◆ WAS BENÖTIGT WIRD ◆
Kannst du die Zeilen der Auflistung von der Zeile mit „It is also specified“ bis zum Ende der Auflistung wortgetreu wiederholen, beide Enden eingeschlossen?

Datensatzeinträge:

★ ★ ★ ★

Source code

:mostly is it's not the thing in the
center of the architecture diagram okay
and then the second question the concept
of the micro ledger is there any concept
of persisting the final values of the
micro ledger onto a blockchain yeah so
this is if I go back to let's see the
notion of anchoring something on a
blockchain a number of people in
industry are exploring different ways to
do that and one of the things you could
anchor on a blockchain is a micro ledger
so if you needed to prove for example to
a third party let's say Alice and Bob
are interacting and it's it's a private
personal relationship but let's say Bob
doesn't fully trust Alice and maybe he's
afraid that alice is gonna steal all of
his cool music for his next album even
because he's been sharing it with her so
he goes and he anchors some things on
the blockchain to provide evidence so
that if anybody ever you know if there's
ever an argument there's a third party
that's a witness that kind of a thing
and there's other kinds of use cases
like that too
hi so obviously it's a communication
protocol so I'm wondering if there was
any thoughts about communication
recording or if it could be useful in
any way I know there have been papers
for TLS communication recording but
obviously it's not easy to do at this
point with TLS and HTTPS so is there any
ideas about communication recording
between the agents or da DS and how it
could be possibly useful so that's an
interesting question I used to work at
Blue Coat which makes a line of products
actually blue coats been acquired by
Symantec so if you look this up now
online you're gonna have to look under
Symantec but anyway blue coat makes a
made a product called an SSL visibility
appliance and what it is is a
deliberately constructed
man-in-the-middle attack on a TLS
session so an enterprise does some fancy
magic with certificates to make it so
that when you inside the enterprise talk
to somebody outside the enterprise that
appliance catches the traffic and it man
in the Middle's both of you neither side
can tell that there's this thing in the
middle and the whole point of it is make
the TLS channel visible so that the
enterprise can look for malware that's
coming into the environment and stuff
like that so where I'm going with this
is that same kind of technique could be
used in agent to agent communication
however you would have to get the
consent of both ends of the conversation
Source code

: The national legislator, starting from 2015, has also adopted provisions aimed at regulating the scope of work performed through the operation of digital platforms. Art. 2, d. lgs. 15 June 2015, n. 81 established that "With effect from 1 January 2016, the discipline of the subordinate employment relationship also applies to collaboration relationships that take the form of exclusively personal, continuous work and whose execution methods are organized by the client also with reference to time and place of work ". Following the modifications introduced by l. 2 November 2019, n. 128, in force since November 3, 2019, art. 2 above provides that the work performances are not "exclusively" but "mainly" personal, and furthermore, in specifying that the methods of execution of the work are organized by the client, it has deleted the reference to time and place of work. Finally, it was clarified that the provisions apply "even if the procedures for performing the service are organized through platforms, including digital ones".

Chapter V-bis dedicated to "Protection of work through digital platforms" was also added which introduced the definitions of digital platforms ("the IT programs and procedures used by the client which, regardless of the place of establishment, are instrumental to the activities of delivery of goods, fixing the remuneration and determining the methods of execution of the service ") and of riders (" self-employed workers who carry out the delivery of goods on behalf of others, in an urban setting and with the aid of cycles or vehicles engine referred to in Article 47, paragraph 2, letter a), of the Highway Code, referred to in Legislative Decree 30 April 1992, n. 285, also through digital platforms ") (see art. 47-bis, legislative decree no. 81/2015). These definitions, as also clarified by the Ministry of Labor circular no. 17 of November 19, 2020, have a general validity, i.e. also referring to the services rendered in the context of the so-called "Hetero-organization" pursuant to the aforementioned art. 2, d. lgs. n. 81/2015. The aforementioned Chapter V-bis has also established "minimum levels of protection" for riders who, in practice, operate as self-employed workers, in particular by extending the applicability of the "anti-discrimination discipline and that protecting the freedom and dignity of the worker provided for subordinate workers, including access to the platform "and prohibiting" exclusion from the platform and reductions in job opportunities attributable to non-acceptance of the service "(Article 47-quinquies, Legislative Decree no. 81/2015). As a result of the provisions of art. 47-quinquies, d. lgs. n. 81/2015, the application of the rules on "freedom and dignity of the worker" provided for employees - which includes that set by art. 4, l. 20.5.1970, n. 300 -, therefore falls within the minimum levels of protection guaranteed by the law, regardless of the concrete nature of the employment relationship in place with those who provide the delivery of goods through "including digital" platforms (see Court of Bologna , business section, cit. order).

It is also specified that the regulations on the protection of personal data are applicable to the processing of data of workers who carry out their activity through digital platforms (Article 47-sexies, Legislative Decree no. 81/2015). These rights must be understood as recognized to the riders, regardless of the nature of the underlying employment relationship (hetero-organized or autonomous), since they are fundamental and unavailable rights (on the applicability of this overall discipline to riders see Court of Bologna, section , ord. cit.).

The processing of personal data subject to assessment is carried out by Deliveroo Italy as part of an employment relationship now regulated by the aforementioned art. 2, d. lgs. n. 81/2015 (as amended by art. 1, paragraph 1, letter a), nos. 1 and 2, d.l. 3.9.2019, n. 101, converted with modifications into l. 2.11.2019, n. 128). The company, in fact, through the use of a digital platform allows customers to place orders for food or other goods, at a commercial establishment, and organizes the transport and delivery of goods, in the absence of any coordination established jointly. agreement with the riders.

★ ★ ★ ★

◆ ANTWORT ZUR AUFGABE ◆
It is also specified that the regulations on the protection of personal data are applicable to the processing of data of workers who carry out their activity through digital platforms (Article 47-sexies, Legislative Decree no. 81/2015). These rights must be understood as recognized to the riders, regardless of the nature of the underlying employment relationship (hetero-organized or autonomous), since they are fundamental and unavailable rights (on the applicability of this overall discipline to riders see Court of Bologna, section , ord. cit.).

The processing of personal data subject to assessment is carried out by Deliveroo Italy as part of an employment relationship now regulated by the aforementioned art. 2, d. lgs. n. 81/2015 (as amended by art. 1, paragraph 1, letter a), nos. 1 and 2, d.l. 3.9.2019, n. 101, converted with modifications into l. 2.11.2019, n. 128). The company, in fact, through the use of a digital platform allows customers to place orders for food or other goods, at a commercial establishment, and organizes the transport and delivery of goods, in the absence of any coordination established jointly. agreement with the riders.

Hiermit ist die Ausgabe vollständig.